## TEXT

____________

Deep Learning systems for training and testing disfluency detection and related tasks on speech data.
Project description
Deep Learning Driven Incremental Disfluency Detection
Code for Deep Learning driven incremental disfluency detection and related dialogue processing tasks.
Functionality
The deep disfluency tagger consumes words (and optionally, POS tags and word timings) word-by-word and outputs xml-style tags for each disfluent word, symbolising each part of any repair or edit term detected. The tags are:
<e/>
- an edit term word, not necessarily inside a repair structure
<rms id=“N”/>
- reparandum start word for repair with ID number N
<rm id=“N”/>
- mid-reparandum word for repair N
<i id=“N”/>
- interregnum word for repair N
<rps id=“N”/>
- repair onset word for repair N (where N is normally the 0-indexed position in the sequence)
<rp id=“N”/>
- mid-repair word for repair N
<rpn id=“N”/>
- repair end word for substitution or repetition repair N
<rpndel id=“N”/>
- repair end word for a delete repair N
Every repair detected or in the gold standard will have at least the rms
, rps
and rpn
/rpndel
tags, but the others may not be present.
Some example output on Switchboard utterances is as below, where <f/>
is the default tag for a fluent word:
4617:A:15:h 1 uh UH <e/>
2 i PRP <f/>
3 dont VBPRB <f/>
4 know VB <f/>
4617:A:16:sd 1 the DT <rms id="1"/>
2 the DT <rps id="1"/><rpn id="1"/>
3 things NNS <f/>
4 they PRP <f/>
5 asked VBD <f/>
6 to TO <f/>
7 talk VB <f/>
8 about IN <f/>
9 were VBD <f/>
10 whether IN <rms id="12"/>
11 the DT <rm id="12"/>
12 uh UH <i id="12"/><e/>
13 whether IN <rps id="12"/>
14 the DT <rpn id="12"/>
15 judge NN <f/>
16 should MD <f/>
17 be VB <f/>
18 the DT <f/>
19 one NN <f/>
20 that WDT <f/>
21 does VBZ <f/>
22 the DT <f/>
23 uh UH <e/>
24 sentencing NN <f/>
Set up and basic use
To run the code here you need to have Python 2.7
installed, and also pip
for installing the dependencies.
You need to run the below from the command line from inside this folder (depending on your user status, you may need to prefix the below with sudo
or use a virtual environment):
pip install -r requirements.txt
If you just want to use the tagger off-the-shelf see the usage in demo.py
or the notebook demo.ipynb
.
Make sure this repository is on your system path if you want to use it in python more generally.
Use with live ASR
If you would like to run a live ASR version using the IBM Watson speech-to-text recognizer, you need to also do the following:
- Install PortAudio - a free, cross-platform, open-source, audio I/O library. Install it first.
- Prepare your credentials from IBM Watson (free trials are available):
- Visit the IBM Watson projects page.
- Choose your project.
- Copy the credentials to
credentials.json
into this directory.
The ASR live streaming demo at asr_demo.py
can then be run and you should be able to see the recognized words, timings, POS tags, and disfluency tags appearing in real time as you speak into your microphone.

____________

## DATASET ROWS
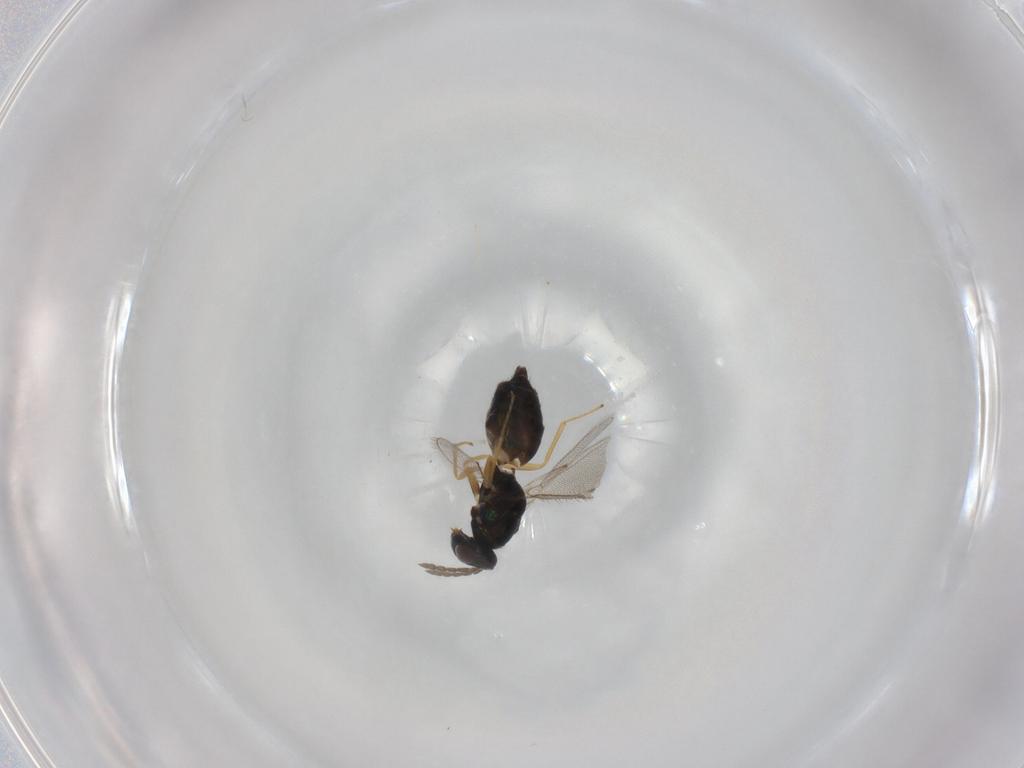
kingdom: Animalia
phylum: Arthropoda
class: Insecta
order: Hymenoptera
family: Eulophidae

____________

## SHORT PROBLEM 1
In two sentences, summarize the text on disfluency detection that precedes the rows.
## SHORT PROBLEM 2
Extend the text on disfluency detection past its last sentence, the one about the live streaming demo.

## EXERCISE ANSWER 1
The text presents code for deep-learning-driven incremental disfluency detection, whose tagger consumes words word-by-word, optionally with POS tags and word timings, and outputs xml-style tags for edit terms and for each part of a detected repair. Running it requires Python 2.7 and pip to install the dependencies from requirements.txt, and the live ASR demo with the IBM Watson speech-to-text recognizer also needs PortAudio and Watson credentials copied to credentials.json.

## EXERCISE ANSWER 2
Running experiments
The code can be used to run the experiments on Recurrent Neural Networks (RNNs) and LSTMs from:
Julian Hough and David Schlangen. Joint, Incremental Disfluency Detection and Utterance Segmentation from Speech. Proceedings of EACL 2017. Valencia, Spain, April 2017.
Please cite the paper if you use this code.
If you are using our pretrained models as in the usage in demo.py
you can simply run deep_disfluency/experiments/EACL_2017.py
, ensuring the boolean variables at the top of the file to:
download_raw_data = False
create_disf_corpus = False
extract_features = False
train_models = False
test_models = True
If that level of reproducibility does not satisfy you, you can set all those boolean values to True
(NB: be wary that training the models for each experiment in the script can take 24hrs+ even with a decent GPU).
Once the script has been run, running the Ipython notebook at deep_disfluency/experiments/analysis/EACL_2017/EACL_2017.ipynb
should process the outputs and give similar results to those recorded in the paper.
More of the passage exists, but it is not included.